- [Exercise goal]:
Output every line of the records below verbatim, in the original order, with no changes.

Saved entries

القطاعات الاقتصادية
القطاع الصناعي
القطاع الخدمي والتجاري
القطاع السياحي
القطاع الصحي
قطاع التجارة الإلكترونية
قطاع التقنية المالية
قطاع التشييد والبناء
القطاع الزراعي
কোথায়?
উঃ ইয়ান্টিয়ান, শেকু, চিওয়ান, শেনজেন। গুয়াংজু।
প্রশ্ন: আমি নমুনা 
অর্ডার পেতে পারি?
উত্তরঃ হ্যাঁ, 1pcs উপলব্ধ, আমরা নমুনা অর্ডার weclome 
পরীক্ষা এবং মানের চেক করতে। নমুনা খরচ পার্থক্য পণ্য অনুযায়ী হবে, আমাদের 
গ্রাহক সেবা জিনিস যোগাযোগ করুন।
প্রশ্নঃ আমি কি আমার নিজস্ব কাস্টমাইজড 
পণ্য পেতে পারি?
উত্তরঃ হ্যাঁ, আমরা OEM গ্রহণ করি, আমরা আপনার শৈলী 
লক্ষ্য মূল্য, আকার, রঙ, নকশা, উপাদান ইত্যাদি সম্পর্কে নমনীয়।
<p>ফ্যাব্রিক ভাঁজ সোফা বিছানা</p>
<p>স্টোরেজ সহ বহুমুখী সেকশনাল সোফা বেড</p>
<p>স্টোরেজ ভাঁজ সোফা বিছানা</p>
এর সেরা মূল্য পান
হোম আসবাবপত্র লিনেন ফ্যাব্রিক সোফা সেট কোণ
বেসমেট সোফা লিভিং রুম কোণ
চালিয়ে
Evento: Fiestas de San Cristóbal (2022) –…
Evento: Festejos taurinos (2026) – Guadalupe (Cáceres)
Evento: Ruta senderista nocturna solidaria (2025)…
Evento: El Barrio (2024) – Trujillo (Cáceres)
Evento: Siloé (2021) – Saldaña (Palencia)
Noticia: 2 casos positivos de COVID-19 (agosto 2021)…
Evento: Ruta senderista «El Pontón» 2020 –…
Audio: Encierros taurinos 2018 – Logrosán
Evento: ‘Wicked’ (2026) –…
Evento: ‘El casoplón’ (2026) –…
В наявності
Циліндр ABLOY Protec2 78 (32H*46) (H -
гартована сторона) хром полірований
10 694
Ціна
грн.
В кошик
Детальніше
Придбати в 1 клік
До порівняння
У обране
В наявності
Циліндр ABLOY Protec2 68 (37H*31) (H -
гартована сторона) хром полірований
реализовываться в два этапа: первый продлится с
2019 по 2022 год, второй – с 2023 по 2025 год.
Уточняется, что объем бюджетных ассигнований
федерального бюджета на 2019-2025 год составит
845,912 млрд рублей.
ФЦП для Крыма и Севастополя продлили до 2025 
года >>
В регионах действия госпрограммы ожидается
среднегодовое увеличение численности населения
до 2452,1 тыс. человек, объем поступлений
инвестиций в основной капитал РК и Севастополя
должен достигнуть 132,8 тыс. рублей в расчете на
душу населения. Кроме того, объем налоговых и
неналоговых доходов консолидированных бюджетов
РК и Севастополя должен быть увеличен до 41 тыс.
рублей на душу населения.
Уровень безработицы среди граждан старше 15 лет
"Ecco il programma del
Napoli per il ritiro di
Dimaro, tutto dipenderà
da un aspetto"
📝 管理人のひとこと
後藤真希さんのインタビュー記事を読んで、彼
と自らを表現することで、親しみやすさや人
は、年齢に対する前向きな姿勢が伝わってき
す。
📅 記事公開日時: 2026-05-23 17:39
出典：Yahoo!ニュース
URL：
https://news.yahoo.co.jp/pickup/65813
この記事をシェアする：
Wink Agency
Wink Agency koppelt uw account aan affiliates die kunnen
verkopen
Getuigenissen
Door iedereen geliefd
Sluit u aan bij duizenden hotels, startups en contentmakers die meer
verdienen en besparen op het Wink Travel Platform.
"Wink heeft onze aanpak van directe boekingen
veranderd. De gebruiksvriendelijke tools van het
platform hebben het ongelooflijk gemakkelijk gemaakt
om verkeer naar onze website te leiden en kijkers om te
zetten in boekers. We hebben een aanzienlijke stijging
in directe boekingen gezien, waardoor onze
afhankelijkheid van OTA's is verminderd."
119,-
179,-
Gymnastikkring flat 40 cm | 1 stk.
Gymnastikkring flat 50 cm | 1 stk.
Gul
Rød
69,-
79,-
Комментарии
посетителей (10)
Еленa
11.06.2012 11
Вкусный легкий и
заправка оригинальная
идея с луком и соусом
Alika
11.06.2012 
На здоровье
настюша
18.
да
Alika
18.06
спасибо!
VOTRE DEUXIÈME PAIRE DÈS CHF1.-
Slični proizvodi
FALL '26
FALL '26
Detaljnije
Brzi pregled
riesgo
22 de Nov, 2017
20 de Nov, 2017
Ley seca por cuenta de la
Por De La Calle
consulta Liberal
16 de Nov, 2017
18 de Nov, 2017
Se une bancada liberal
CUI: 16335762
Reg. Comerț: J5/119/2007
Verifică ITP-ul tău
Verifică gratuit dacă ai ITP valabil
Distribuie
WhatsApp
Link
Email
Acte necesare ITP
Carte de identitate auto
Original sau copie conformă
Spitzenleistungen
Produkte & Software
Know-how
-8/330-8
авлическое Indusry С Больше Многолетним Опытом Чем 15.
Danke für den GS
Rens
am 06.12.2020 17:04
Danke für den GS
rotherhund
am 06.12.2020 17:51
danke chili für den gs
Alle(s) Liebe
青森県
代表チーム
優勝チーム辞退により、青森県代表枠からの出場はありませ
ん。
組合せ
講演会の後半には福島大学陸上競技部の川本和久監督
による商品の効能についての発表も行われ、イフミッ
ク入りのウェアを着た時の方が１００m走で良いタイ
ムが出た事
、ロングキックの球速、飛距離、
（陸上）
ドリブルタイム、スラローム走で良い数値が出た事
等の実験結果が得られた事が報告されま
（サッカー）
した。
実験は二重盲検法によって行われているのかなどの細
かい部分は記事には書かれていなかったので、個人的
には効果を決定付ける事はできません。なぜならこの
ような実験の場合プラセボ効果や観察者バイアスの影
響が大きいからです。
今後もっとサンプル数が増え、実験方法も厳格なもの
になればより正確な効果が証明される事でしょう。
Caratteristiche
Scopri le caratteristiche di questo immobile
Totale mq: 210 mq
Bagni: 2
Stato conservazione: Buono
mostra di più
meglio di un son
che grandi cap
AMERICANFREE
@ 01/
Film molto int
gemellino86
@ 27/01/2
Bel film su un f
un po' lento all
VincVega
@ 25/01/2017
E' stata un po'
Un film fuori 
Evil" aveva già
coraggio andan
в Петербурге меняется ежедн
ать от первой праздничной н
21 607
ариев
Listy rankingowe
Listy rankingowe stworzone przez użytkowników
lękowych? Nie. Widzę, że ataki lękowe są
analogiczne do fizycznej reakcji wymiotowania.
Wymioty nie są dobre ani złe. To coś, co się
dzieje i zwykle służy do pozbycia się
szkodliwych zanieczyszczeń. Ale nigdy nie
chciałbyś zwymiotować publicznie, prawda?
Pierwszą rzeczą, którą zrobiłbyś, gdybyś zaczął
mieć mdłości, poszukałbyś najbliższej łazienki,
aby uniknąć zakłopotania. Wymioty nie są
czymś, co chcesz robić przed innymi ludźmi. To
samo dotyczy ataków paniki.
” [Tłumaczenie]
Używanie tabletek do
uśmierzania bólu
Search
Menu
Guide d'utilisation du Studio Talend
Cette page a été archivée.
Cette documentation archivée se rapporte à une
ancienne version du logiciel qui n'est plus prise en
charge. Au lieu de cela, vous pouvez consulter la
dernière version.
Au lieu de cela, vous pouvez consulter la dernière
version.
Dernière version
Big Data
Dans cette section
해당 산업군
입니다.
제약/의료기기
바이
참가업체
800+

- [Solution below]:
القطاعات الاقتصادية
القطاع الصناعي
القطاع الخدمي والتجاري
القطاع السياحي
القطاع الصحي
قطاع التجارة الإلكترونية
قطاع التقنية المالية
قطاع التشييد والبناء
القطاع الزراعي
কোথায়?
উঃ ইয়ান্টিয়ান, শেকু, চিওয়ান, শেনজেন। গুয়াংজু।
প্রশ্ন: আমি নমুনা 
অর্ডার পেতে পারি?
উত্তরঃ হ্যাঁ, 1pcs উপলব্ধ, আমরা নমুনা অর্ডার weclome 
পরীক্ষা এবং মানের চেক করতে। নমুনা খরচ পার্থক্য পণ্য অনুযায়ী হবে, আমাদের 
গ্রাহক সেবা জিনিস যোগাযোগ করুন।
প্রশ্নঃ আমি কি আমার নিজস্ব কাস্টমাইজড 
পণ্য পেতে পারি?
উত্তরঃ হ্যাঁ, আমরা OEM গ্রহণ করি, আমরা আপনার শৈলী 
লক্ষ্য মূল্য, আকার, রঙ, নকশা, উপাদান ইত্যাদি সম্পর্কে নমনীয়।
<p>ফ্যাব্রিক ভাঁজ সোফা বিছানা</p>
<p>স্টোরেজ সহ বহুমুখী সেকশনাল সোফা বেড</p>
<p>স্টোরেজ ভাঁজ সোফা বিছানা</p>
এর সেরা মূল্য পান
হোম আসবাবপত্র লিনেন ফ্যাব্রিক সোফা সেট কোণ
বেসমেট সোফা লিভিং রুম কোণ
চালিয়ে
Evento: Fiestas de San Cristóbal (2022) –…
Evento: Festejos taurinos (2026) – Guadalupe (Cáceres)
Evento: Ruta senderista nocturna solidaria (2025)…
Evento: El Barrio (2024) – Trujillo (Cáceres)
Evento: Siloé (2021) – Saldaña (Palencia)
Noticia: 2 casos positivos de COVID-19 (agosto 2021)…
Evento: Ruta senderista «El Pontón» 2020 –…
Audio: Encierros taurinos 2018 – Logrosán
Evento: ‘Wicked’ (2026) –…
Evento: ‘El casoplón’ (2026) –…
В наявності
Циліндр ABLOY Protec2 78 (32H*46) (H -
гартована сторона) хром полірований
10 694
Ціна
грн.
В кошик
Детальніше
Придбати в 1 клік
До порівняння
У обране
В наявності
Циліндр ABLOY Protec2 68 (37H*31) (H -
гартована сторона) хром полірований
реализовываться в два этапа: первый продлится с
2019 по 2022 год, второй – с 2023 по 2025 год.
Уточняется, что объем бюджетных ассигнований
федерального бюджета на 2019-2025 год составит
845,912 млрд рублей.
ФЦП для Крыма и Севастополя продлили до 2025 
года >>
В регионах действия госпрограммы ожидается
среднегодовое увеличение численности населения
до 2452,1 тыс. человек, объем поступлений
инвестиций в основной капитал РК и Севастополя
должен достигнуть 132,8 тыс. рублей в расчете на
душу населения. Кроме того, объем налоговых и
неналоговых доходов консолидированных бюджетов
РК и Севастополя должен быть увеличен до 41 тыс.
рублей на душу населения.
Уровень безработицы среди граждан старше 15 лет
"Ecco il programma del
Napoli per il ritiro di
Dimaro, tutto dipenderà
da un aspetto"
📝 管理人のひとこと
後藤真希さんのインタビュー記事を読んで、彼
と自らを表現することで、親しみやすさや人
は、年齢に対する前向きな姿勢が伝わってき
す。
📅 記事公開日時: 2026-05-23 17:39
出典：Yahoo!ニュース
URL：
https://news.yahoo.co.jp/pickup/65813
この記事をシェアする：
Wink Agency
Wink Agency koppelt uw account aan affiliates die kunnen
verkopen
Getuigenissen
Door iedereen geliefd
Sluit u aan bij duizenden hotels, startups en contentmakers die meer
verdienen en besparen op het Wink Travel Platform.
"Wink heeft onze aanpak van directe boekingen
veranderd. De gebruiksvriendelijke tools van het
platform hebben het ongelooflijk gemakkelijk gemaakt
om verkeer naar onze website te leiden en kijkers om te
zetten in boekers. We hebben een aanzienlijke stijging
in directe boekingen gezien, waardoor onze
afhankelijkheid van OTA's is verminderd."
119,-
179,-
Gymnastikkring flat 40 cm | 1 stk.
Gymnastikkring flat 50 cm | 1 stk.
Gul
Rød
69,-
79,-
Комментарии
посетителей (10)
Еленa
11.06.2012 11
Вкусный легкий и
заправка оригинальная
идея с луком и соусом
Alika
11.06.2012 
На здоровье
настюша
18.
да
Alika
18.06
спасибо!
VOTRE DEUXIÈME PAIRE DÈS CHF1.-
Slični proizvodi
FALL '26
FALL '26
Detaljnije
Brzi pregled
riesgo
22 de Nov, 2017
20 de Nov, 2017
Ley seca por cuenta de la
Por De La Calle
consulta Liberal
16 de Nov, 2017
18 de Nov, 2017
Se une bancada liberal
CUI: 16335762
Reg. Comerț: J5/119/2007
Verifică ITP-ul tău
Verifică gratuit dacă ai ITP valabil
Distribuie
WhatsApp
Link
Email
Acte necesare ITP
Carte de identitate auto
Original sau copie conformă
Spitzenleistungen
Produkte & Software
Know-how
-8/330-8
авлическое Indusry С Больше Многолетним Опытом Чем 15.
Danke für den GS
Rens
am 06.12.2020 17:04
Danke für den GS
rotherhund
am 06.12.2020 17:51
danke chili für den gs
Alle(s) Liebe
青森県
代表チーム
優勝チーム辞退により、青森県代表枠からの出場はありませ
ん。
組合せ
講演会の後半には福島大学陸上競技部の川本和久監督
による商品の効能についての発表も行われ、イフミッ
ク入りのウェアを着た時の方が１００m走で良いタイ
ムが出た事
、ロングキックの球速、飛距離、
（陸上）
ドリブルタイム、スラローム走で良い数値が出た事
等の実験結果が得られた事が報告されま
（サッカー）
した。
実験は二重盲検法によって行われているのかなどの細
かい部分は記事には書かれていなかったので、個人的
には効果を決定付ける事はできません。なぜならこの
ような実験の場合プラセボ効果や観察者バイアスの影
響が大きいからです。
今後もっとサンプル数が増え、実験方法も厳格なもの
になればより正確な効果が証明される事でしょう。
Caratteristiche
Scopri le caratteristiche di questo immobile
Totale mq: 210 mq
Bagni: 2
Stato conservazione: Buono
mostra di più
meglio di un son
che grandi cap
AMERICANFREE
@ 01/
Film molto int
gemellino86
@ 27/01/2
Bel film su un f
un po' lento all
VincVega
@ 25/01/2017
E' stata un po'
Un film fuori 
Evil" aveva già
coraggio andan
в Петербурге меняется ежедн
ать от первой праздничной н
21 607
ариев
Listy rankingowe
Listy rankingowe stworzone przez użytkowników
lękowych? Nie. Widzę, że ataki lękowe są
analogiczne do fizycznej reakcji wymiotowania.
Wymioty nie są dobre ani złe. To coś, co się
dzieje i zwykle służy do pozbycia się
szkodliwych zanieczyszczeń. Ale nigdy nie
chciałbyś zwymiotować publicznie, prawda?
Pierwszą rzeczą, którą zrobiłbyś, gdybyś zaczął
mieć mdłości, poszukałbyś najbliższej łazienki,
aby uniknąć zakłopotania. Wymioty nie są
czymś, co chcesz robić przed innymi ludźmi. To
samo dotyczy ataków paniki.
” [Tłumaczenie]
Używanie tabletek do
uśmierzania bólu
Search
Menu
Guide d'utilisation du Studio Talend
Cette page a été archivée.
Cette documentation archivée se rapporte à une
ancienne version du logiciel qui n'est plus prise en
charge. Au lieu de cela, vous pouvez consulter la
dernière version.
Au lieu de cela, vous pouvez consulter la dernière
version.
Dernière version
Big Data
Dans cette section
해당 산업군
입니다.
제약/의료기기
바이
참가업체
800+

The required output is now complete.